ANuvver 04 May 2012 , 3:02pm

Roth's book will never outsell Catch 22, but I hope her sales are "enough" for her!

I don't think catching BP on the drop is an example of ugly morality. Certainly the Deepwater accident caused substantial damage and hardship, but the company's products provide energy that enhances the lives of billions of people.

AleisterCrowley 04 May 2012 , 4:58pm

Money doesn't buy happiness, but it allows one to be miserable in comfort.

I've got more money now than at any other point in my life, but I'm probably near the bottom on the happiness graph. Odd...
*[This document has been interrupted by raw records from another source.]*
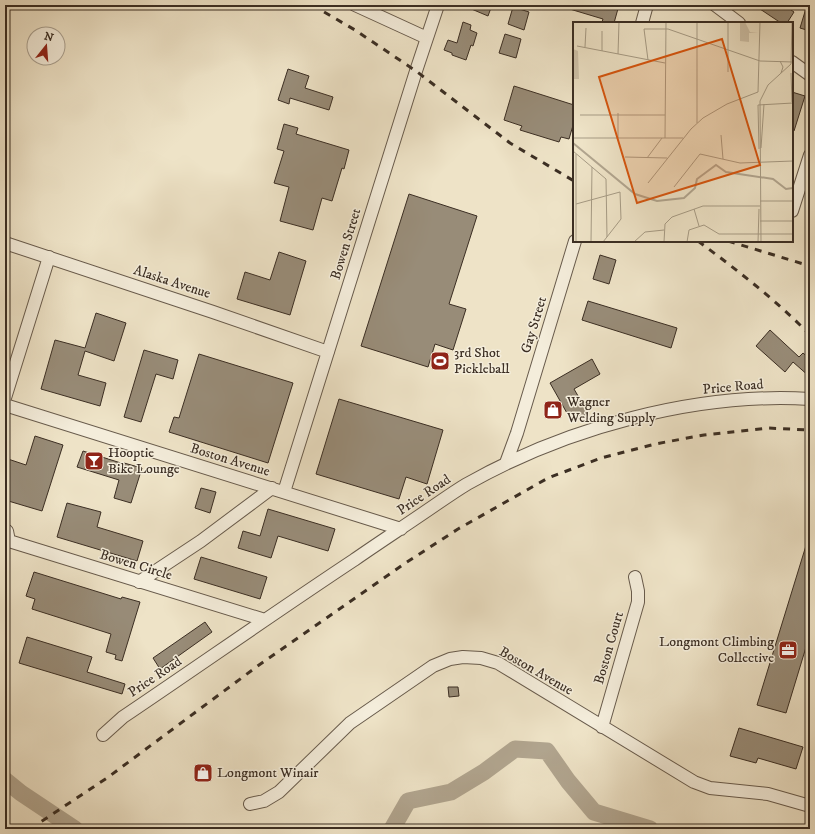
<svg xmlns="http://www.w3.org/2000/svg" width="815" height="834" viewBox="0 0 815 834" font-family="'IM FELL DW Pica',serif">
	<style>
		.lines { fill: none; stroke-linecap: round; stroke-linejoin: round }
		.river { stroke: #b1a58f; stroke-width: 17 }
		.building { fill: #988c78; stroke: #3b2e23 }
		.minor-casing { stroke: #685b4c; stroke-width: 14 }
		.minor { stroke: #f4eddb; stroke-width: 12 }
		.rail { stroke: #3b2e23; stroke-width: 3; stroke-dasharray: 7 7; stroke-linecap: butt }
		.labels { text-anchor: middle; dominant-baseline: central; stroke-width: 3; stroke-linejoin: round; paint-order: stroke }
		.street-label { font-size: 14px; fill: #3b2e23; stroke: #f4eddb }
		.poi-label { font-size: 14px; fill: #3b2e23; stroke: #f4eddb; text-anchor: start }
		.inset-river { fill: none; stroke: #b1a58f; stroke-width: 2 }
		.inset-road { fill: none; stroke: #a69b85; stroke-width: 1 }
		.view { fill: #d7550e; fill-opacity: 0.15; stroke: #d7550e; stroke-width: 2 }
		.inset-edge { fill: none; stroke: #3b2e23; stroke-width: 2 }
	</style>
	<rect width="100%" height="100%" fill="#eee3c7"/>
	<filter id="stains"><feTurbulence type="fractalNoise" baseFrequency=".005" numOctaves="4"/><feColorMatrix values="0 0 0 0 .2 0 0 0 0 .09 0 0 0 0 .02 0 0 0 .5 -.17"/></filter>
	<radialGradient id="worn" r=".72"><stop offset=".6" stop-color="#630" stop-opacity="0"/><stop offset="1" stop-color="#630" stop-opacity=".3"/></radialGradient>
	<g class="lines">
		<path class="river" d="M5 780 21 793 75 829
			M392 829 408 801 451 792 484 772 515 749 547 751 568 781 594 812 650 829"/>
	</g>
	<path class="building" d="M462 5H492L488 16Z
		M563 5H619L614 23 602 22 603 19 563 7Z
		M754 5H784L794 12 787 23H781Z
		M807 5H810V31L800 28Z
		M513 7 529 12 524 30 508 24Z
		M463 22 471 25 470 30 477 33 473 46 471 45 466 60 452 55V53L444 50 448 40 457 43Z
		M505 34 521 39 516 58 499 53Z
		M288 69 309 76 305 88 333 97 329 110 290 98 289 104 278 100Z
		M514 86 574 105V122L569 139 561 137 559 142 520 130 522 126 504 120Z
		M792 92 805 96 794 131H792Z
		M284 124 298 128 296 134 349 150 344 169 342 168 332 201 322 198 313 230 280 221 289 187 274 183 284 151 277 149Z
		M409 194 477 216 449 304 466 309 453 350 435 344 428 367 361 346Z
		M279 252 306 261 290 315 237 299 245 272 270 280Z
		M600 255 616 260 609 284 593 279Z
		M588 301 677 328 671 348 582 320Z
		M96 313 126 323 114 361 85 351 78 375 106 383 100 406 41 389 55 340 85 348Z
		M770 330 799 357 803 353 810 359V377L793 362 785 372 756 346Z
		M144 350 178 360 173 379 156 374 141 422 124 417Z
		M199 354 293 383 268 463 169 432 174 417 179 418Z
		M592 359 600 374 574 389 588 413 572 422 550 383Z
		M339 399 443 430 427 484 406 477 399 499 316 474Z
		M35 436 63 445 42 511 5 500V458L26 465Z
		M83 451 124 464V463L142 468 131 503 114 498 119 480 77 467Z
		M201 488 216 492 210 513 195 508Z
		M67 503 101 512 97 527 143 541 137 561 57 537Z
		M268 509 335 529 328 551 278 536 271 558 238 548 243 531 260 536Z
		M808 539H810V634L786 713 757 705Z
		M201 557 267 577 260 599 194 579Z
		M34 572 121 599 122 597 140 602 122 661 115 659 116 655 106 652 111 634 32 609 35 599 26 596Z
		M205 622 212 632 160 669 153 658Z
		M27 637 92 657 87 672 125 684 122 694 19 663Z
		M448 687H458L459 696 449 697Z
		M739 728 803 747 796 769 758 758 756 763 730 756Z"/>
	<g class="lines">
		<defs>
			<path id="minor" d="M355 5 427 38
				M715 5 739 23
				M642 23 647 5
				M792 62 810 75
				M792 211 810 155
				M5 243 213 312 328 352
				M5 398 49 257
				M5 405 401 529
				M506 463 517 433 575 241
				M284 492 416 71 438 5
				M7 531 9 541 265 620
				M139 582 201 541 272 488
				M602 727 638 602V591L635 577
				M103 735 123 717C200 665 277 611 354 560 377 544 400 529 422 514 437 504 452 493 467 484 566 428 696 392 810 399
				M250 804 264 801 279 792 350 723 433 666 450 659 463 657 481 658 498 663 694 782 710 788 768 794 810 806"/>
		</defs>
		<use href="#minor" class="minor-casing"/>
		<use href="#minor" class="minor"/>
		<path class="rail" d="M312 5 355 30 416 71 510 143 574 181
			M698 241C737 270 776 300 810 335
			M728 241 810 266
			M30 829 107 778 259 665 404 564 458 529 548 478 601 458 655 444 704 435 768 428 810 430"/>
	</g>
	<defs>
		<symbol id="stadium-square" viewBox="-11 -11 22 22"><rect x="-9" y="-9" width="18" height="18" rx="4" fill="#8f2418" stroke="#f4eddb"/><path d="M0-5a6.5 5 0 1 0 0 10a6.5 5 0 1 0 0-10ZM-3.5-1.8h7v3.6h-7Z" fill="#fff"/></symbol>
		<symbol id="shop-square" viewBox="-11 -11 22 22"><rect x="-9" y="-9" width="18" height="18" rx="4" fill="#8f2418" stroke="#f4eddb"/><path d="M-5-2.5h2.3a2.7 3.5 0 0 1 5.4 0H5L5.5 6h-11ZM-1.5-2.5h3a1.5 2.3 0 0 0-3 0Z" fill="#fff"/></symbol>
		<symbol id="bar-square" viewBox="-11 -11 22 22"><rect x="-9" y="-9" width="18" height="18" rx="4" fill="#8f2418" stroke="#f4eddb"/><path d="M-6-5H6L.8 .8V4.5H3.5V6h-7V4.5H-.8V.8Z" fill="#fff"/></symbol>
		<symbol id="office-square" viewBox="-11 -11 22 22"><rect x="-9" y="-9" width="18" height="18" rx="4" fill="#8f2418" stroke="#f4eddb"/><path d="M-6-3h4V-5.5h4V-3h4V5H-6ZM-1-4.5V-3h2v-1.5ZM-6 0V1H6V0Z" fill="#fff"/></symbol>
	</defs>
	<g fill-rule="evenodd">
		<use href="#stadium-square" x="429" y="350" width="22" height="22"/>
		<use href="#shop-square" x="542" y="399" width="22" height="22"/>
		<use href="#bar-square" x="83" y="450" width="22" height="22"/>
		<use href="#office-square" x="777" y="639" width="22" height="22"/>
		<use href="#shop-square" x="192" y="762" width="22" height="22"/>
	</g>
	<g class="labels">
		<g class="street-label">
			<text transform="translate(346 244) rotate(-73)">Bowen Street</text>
			<text transform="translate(172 282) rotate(18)">Alaska Avenue</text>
			<text transform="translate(534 325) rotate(-73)">Gay Street</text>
			<text transform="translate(733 387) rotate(-5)">Price Road</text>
			<text transform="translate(230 460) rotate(17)">Boston Avenue</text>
			<text transform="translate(424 495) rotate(-34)">Price Road</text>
			<text transform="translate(136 565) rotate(17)">Bowen Circle</text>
			<text transform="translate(609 648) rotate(-74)">Boston Court</text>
			<text transform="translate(536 671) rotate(30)">Boston Avenue</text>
			<text transform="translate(155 677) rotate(-34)">Price Road</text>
		</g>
		<g class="poi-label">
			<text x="454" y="353">3rd Shot<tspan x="454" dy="16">Pickleball</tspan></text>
			<text x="567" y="402">Wagner<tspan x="567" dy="16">Welding Supply</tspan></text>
			<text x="108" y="453">Hooptie<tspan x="108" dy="16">Bike Lounge</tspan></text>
			<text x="774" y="642" text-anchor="end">Longmont Climbing<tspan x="774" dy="16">Collective</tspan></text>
			<text x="217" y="773">Longmont Winair</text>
		</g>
	</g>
	<g transform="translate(573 22)">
		<rect width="220" height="220" fill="#eee3c7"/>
		<path d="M167 0H172L177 10 185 11H176V20L167 19ZM0 27 5 29 6 57H0Z" fill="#d0c4ab"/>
		<path class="inset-river" d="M0 121 62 172 84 179 111 176 122 166 124 157 143 143 153 150 200 157 213 167 220 166"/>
		<path class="inset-road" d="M71 7H95L187 39 220 40M71 7 75 38M4 24 92 41M12 25 13 6M29 29V9M45 32 46 0M207 39 210 45 208 51M155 50V0M218 51 219 80M7 93H92M124 101V0M148 113 150 137M0 116H110M45 116V91M92 116 93 0M188 126 191 82M186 127 185 83 220 81M0 129 33 157 34 215M52 135 94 136M74 136 89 116M75 161 118 107 130 96 154 82 185 70 187 0M101 165 127 132 167 141 220 139M187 179H220M3 182 47 170 48 197 30 220M121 187 126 204M187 199H220M3 220V132M18 220 19 145M61 220 72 210 91 208M91 220 92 202 99 195 130 184H187M114 220 116 208 131 203 146 212H220M185 220 186 187M188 220 187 79 195 63 218 42 219 0"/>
		<path class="view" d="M149 17 187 143 64 181 26 55Z"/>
		<rect width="220" height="220" class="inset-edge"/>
	</g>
	<rect width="815" height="834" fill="none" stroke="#eee3c7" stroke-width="20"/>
	<rect x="6" y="6" width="803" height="822" fill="none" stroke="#3b2e23" stroke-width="2"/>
	<rect x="10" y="10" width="795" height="814" fill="none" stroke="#3b2e23"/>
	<g transform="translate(46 46) rotate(17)"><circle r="19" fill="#f4eddb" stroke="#aaa191"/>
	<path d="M0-3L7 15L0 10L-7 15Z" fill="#8f2418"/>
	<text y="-6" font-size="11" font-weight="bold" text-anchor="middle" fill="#3b2e23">N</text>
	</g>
	<rect width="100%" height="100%" filter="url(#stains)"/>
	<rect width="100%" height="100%" fill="url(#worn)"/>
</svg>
goodlifer 06 May 2012 , 8:08am

AleisterCrowley

"Odd."

Really?

wordofandy 07 May 2012 , 7:34am

I strongly agree that the personal definition of enough (material wealth) is a very important point, probably the recommended meta-question to private investment activity. However, I found the article cheapened by the lightweight and unexamined foray into the ethics of capitalism.

It would be a fantastic achievement for TMF to guide some members into both collecting their “enough”, and determining the magnitude of that “enough”. The first step would be a more serious approach to this serious topic - no more articles with “huge” and “multinational” in the same sentence please.

goodlifer 08 May 2012 , 11:37pm

Hi wordofandy,

"No more articles with “huge” and “multinational” in the same sentence please."
That would be nice, but I can't see it happening.

And how about "millionaire" and "multibagger?"